Post Hoc Tests
When ANOVA says "some group differs," post hoc tests tell you which groups differ — while controlling the family-wise error rate across all pairwise comparisons.
Tukey's HSD (Honestly Significant Difference)
The most commonly used post hoc test. Compares all possible pairs of group means while controlling family-wise Type 1 error. Assumes equal variance and approximately normal data.
How it works: Computes an HSD value based on the critical q value from the studentized range distribution. If a pairwise mean difference exceeds HSD, those groups are significantly different.
In Python: statsmodels.stats.multicomp.pairwise_tukeyhsd(values, groups)
Default choice for post hoc testing after a significant ANOVA.
Vertical bar = group mean.

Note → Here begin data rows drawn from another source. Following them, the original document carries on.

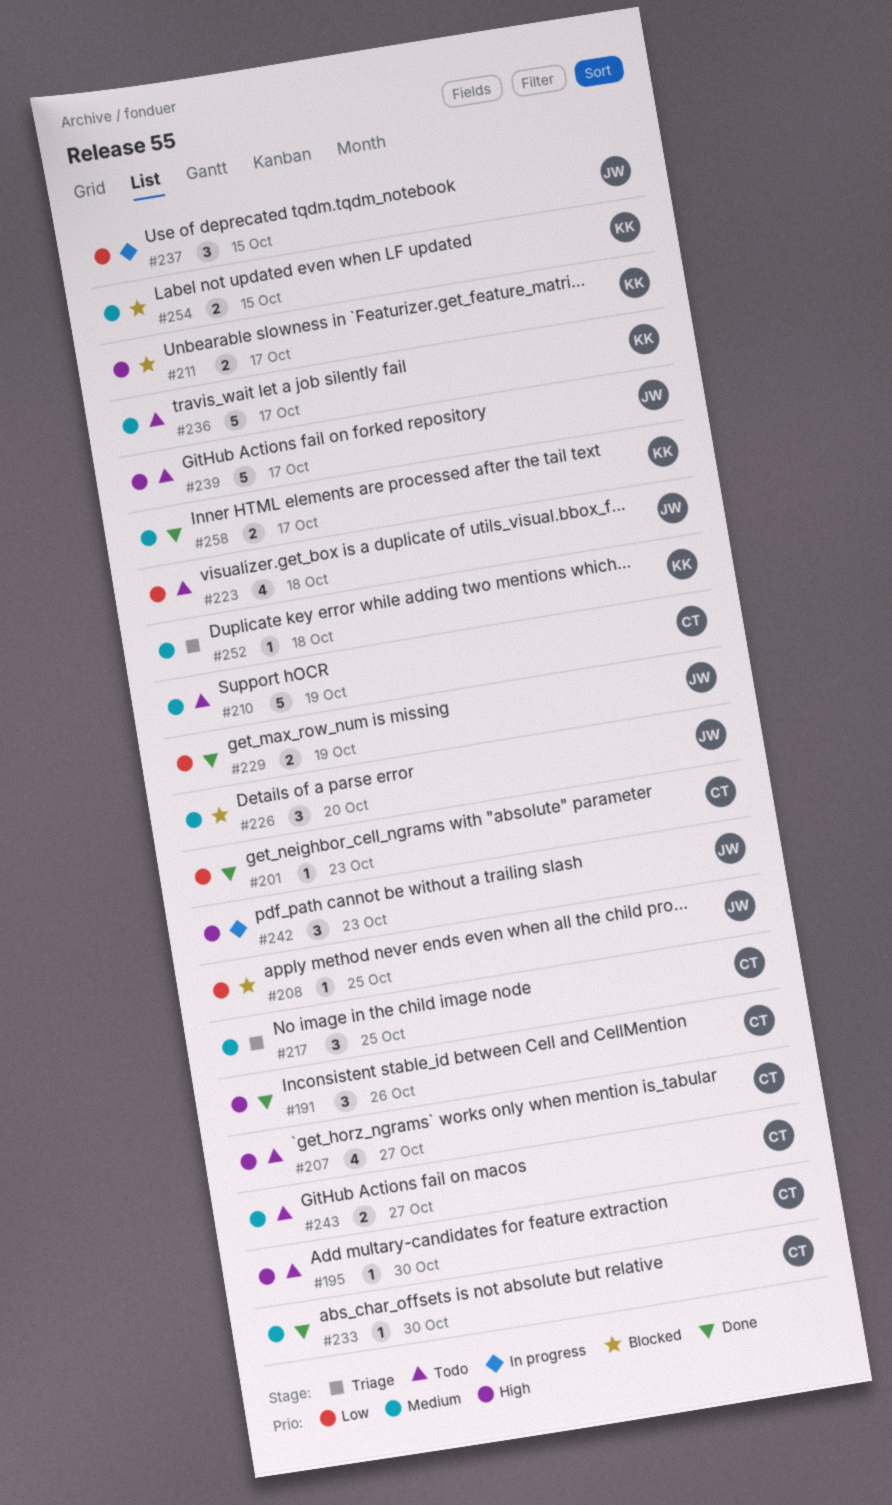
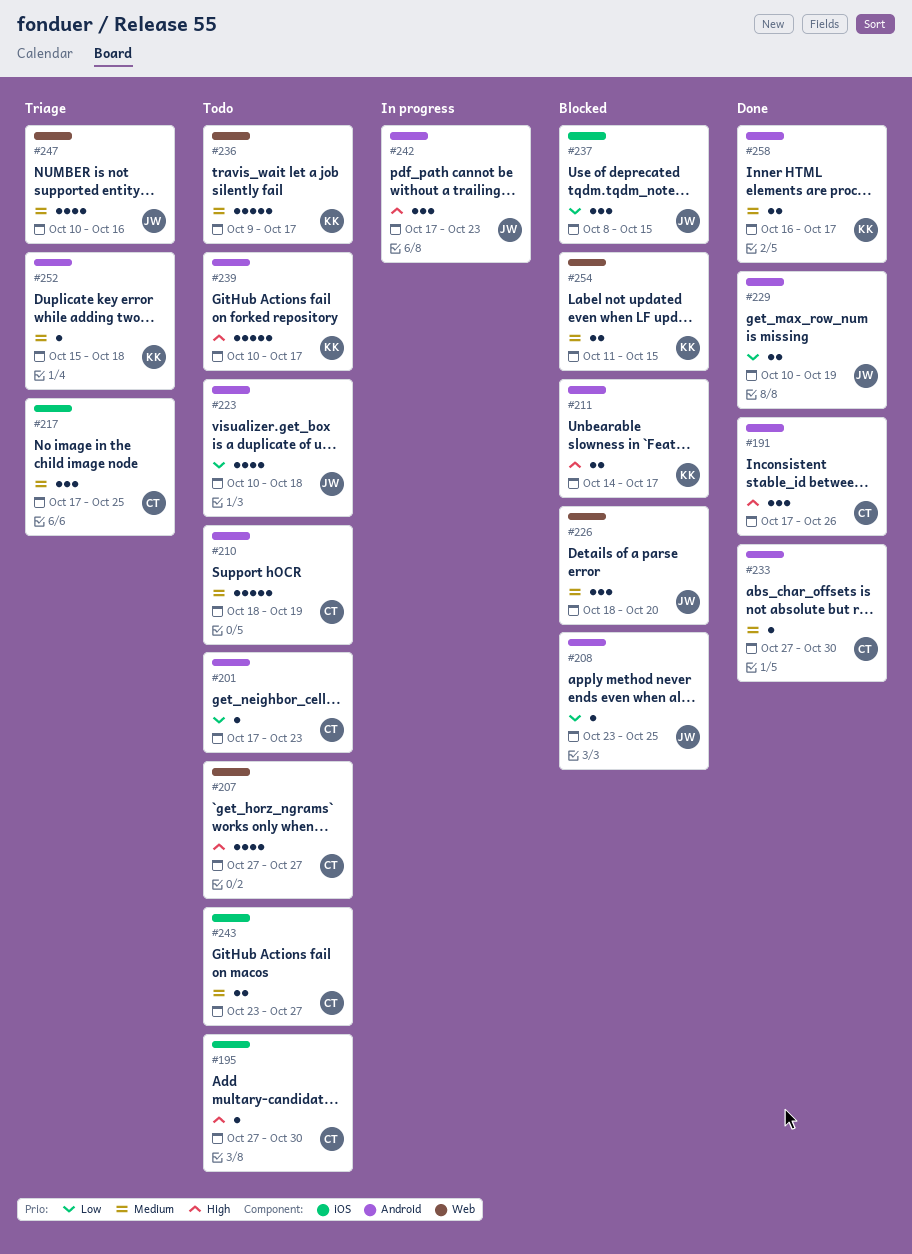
#201, status: Done -> Todo
#237, status: In progress -> Blocked
#239, owner: JW -> KK
#247: none -> present

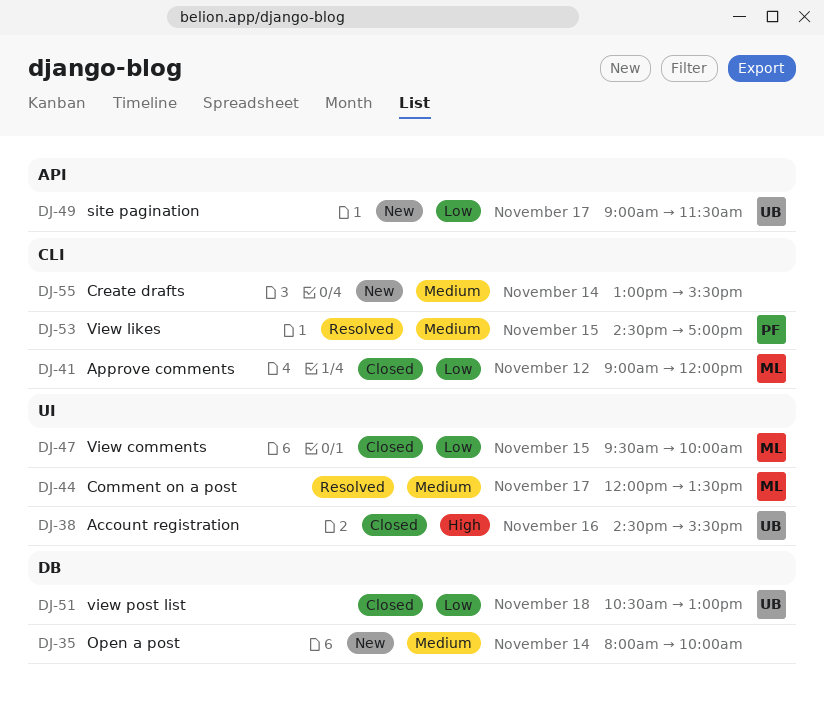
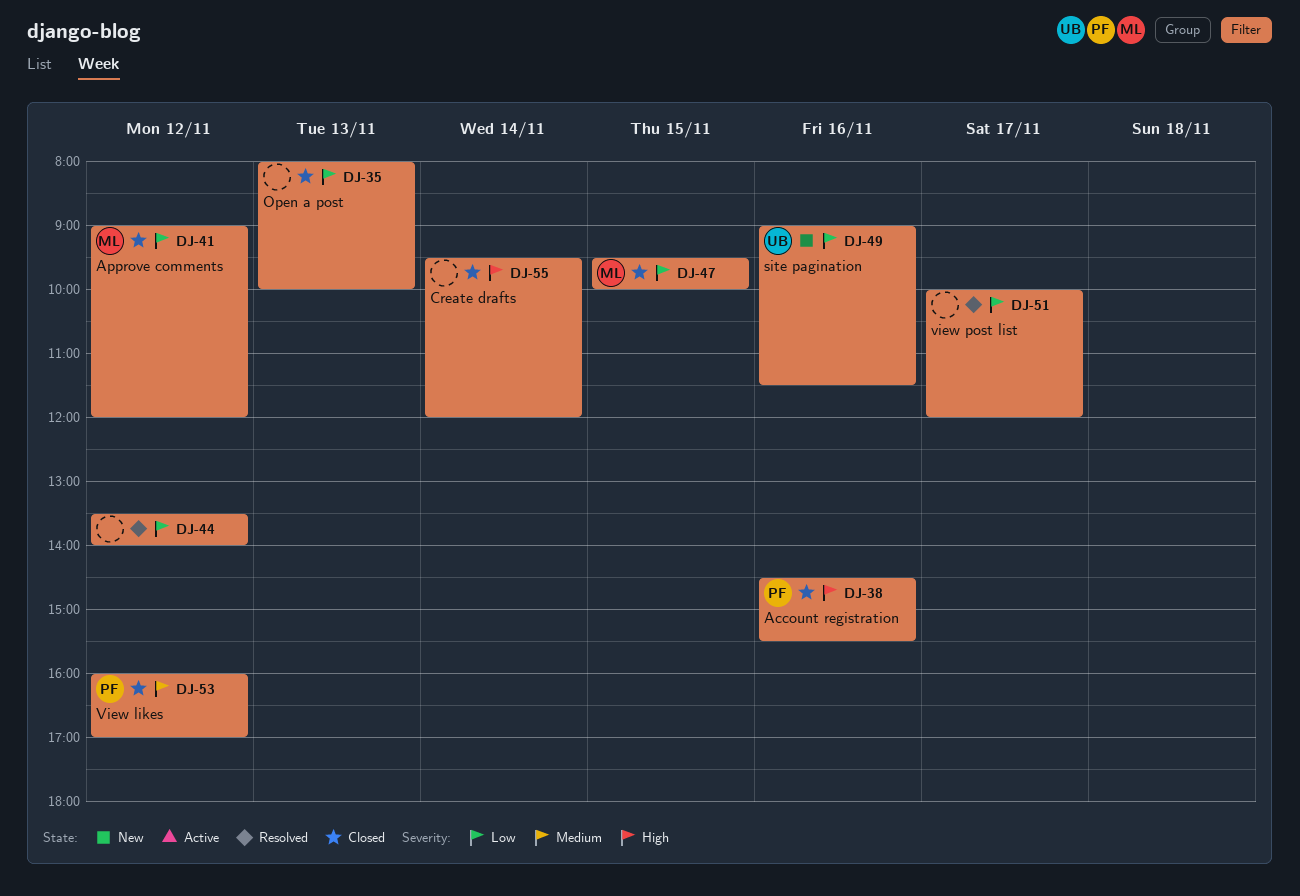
DJ-35, status: New -> Closed
DJ-35, priority: Medium -> Low
DJ-35, day: Nov 14 -> Nov 13
DJ-38, owner: UB -> PF
DJ-44, owner: ML -> none
DJ-44, priority: Medium -> Low
DJ-44, day: Nov 17 -> Nov 12
DJ-44, begins: 12:00 -> 13:30
DJ-44, ends: 13:30 -> 14:00
DJ-49, day: Nov 17 -> Nov 16
DJ-51, status: Closed -> Resolved
DJ-51, owner: UB -> none
DJ-51, day: Nov 18 -> Nov 17
DJ-51, begins: 10:30 -> 10:00
DJ-51, ends: 13:00 -> 12:00
DJ-53, status: Resolved -> Closed
DJ-53, day: Nov 15 -> Nov 12
DJ-53, begins: 14:30 -> 16:00
DJ-55, status: New -> Closed
DJ-55, priority: Medium -> High
DJ-55, begins: 13:00 -> 09:30
DJ-55, ends: 15:30 -> 12:00

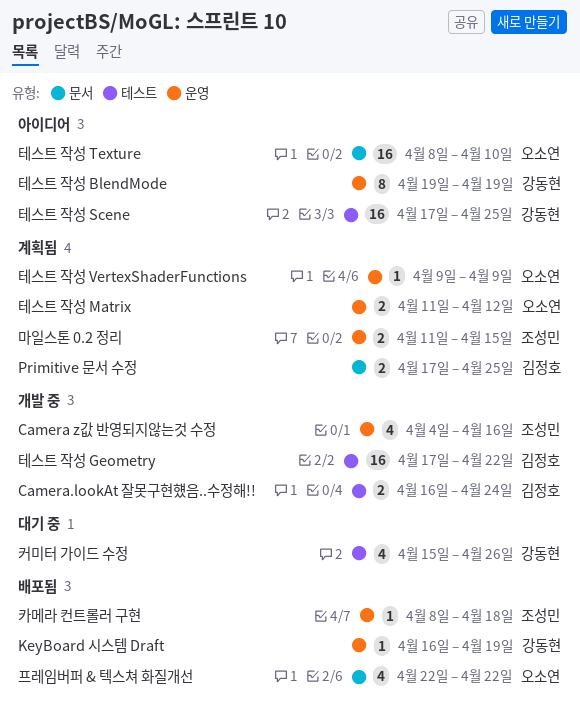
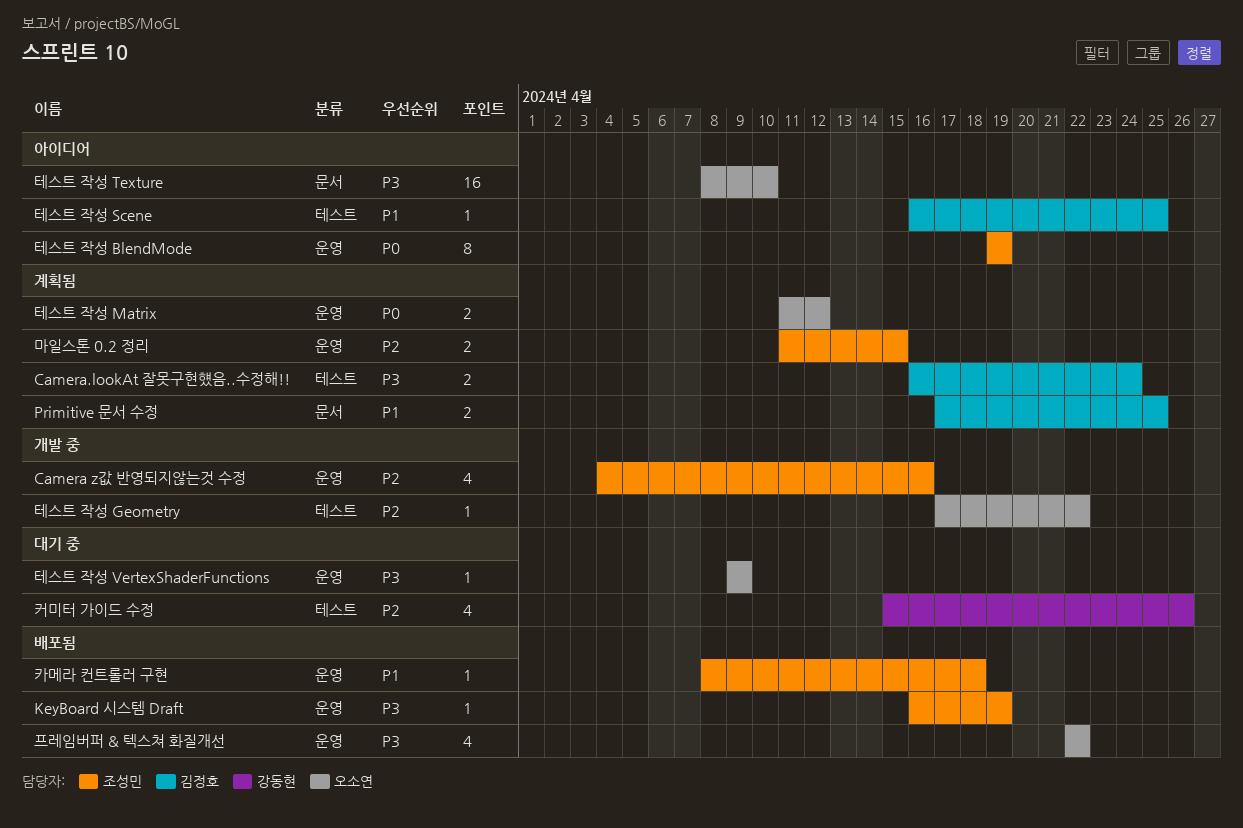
Camera.lookAt 잘못구현헀음..수정해!!, status: 개발 중 -> 계획됨
KeyBoard 시스템 Draft, owner: 강동현 -> 조성민
테스트 작성 BlendMode, owner: 강동현 -> 조성민
테스트 작성 Geometry, owner: 김정호 -> 오소연
테스트 작성 Geometry, estimate: 16 -> 1
테스트 작성 Scene, owner: 강동현 -> 김정호
테스트 작성 Scene, estimate: 16 -> 1
테스트 작성 Scene, start: Apr 17 -> Apr 16
테스트 작성 VertexShaderFunctions, status: 계획됨 -> 대기 중
프레임버퍼 & 텍스쳐 화질개선, label: 문서 -> 운영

Each dot is one observation.
Any pairwise |Δ mean| > 3.73 is significant at α = 0.05.
Adjust group means and spread to see how Tukey's HSD threshold responds. The bar chart shows each pairwise mean difference against the HSD cutoff — when the bar exceeds the marker, that pair is significant at α = 0.05.
Other Options
- Bonferroni-adjusted pairwise comparisons: Conduct pairwise t-tests and adjust the significance threshold to α/m, where m is the number of comparisons. Controls the family-wise error rate and is simple to apply, though it can be conservative when many comparisons are performed.
- Scheffé's test: Most conservative. Controls for all possible comparisons (not just pairwise), including complex contrasts. Use when you want to make comparisons you didn't pre-specify.
- Duncan's new multiple range test: Less conservative than Tukey's. More prone to Type 1 errors. Less commonly used today.
Example: Three Recommendation Algorithms
You're comparing user ratings for collaborative filtering, content-based filtering, and matrix factorization. ANOVA returns p = 0.012 — at least one algorithm differs. You run Tukey's HSD and find:
- Collaborative filtering vs. content-based: p = 0.021 (significant)
- Collaborative filtering vs. matrix factorization: p = 0.008 (significant)
- Content-based vs. matrix factorization: p = 0.42 (not significant)
Conclusion: matrix factorization and content-based filtering are comparable to each other, but collaborative filtering differs from both.
You're comparing five ML models on 10 benchmark datasets. You want to know if any models perform significantly differently. Walk through the full analysis plan: what test do you start with, what do you do if it's significant, and what corrections apply?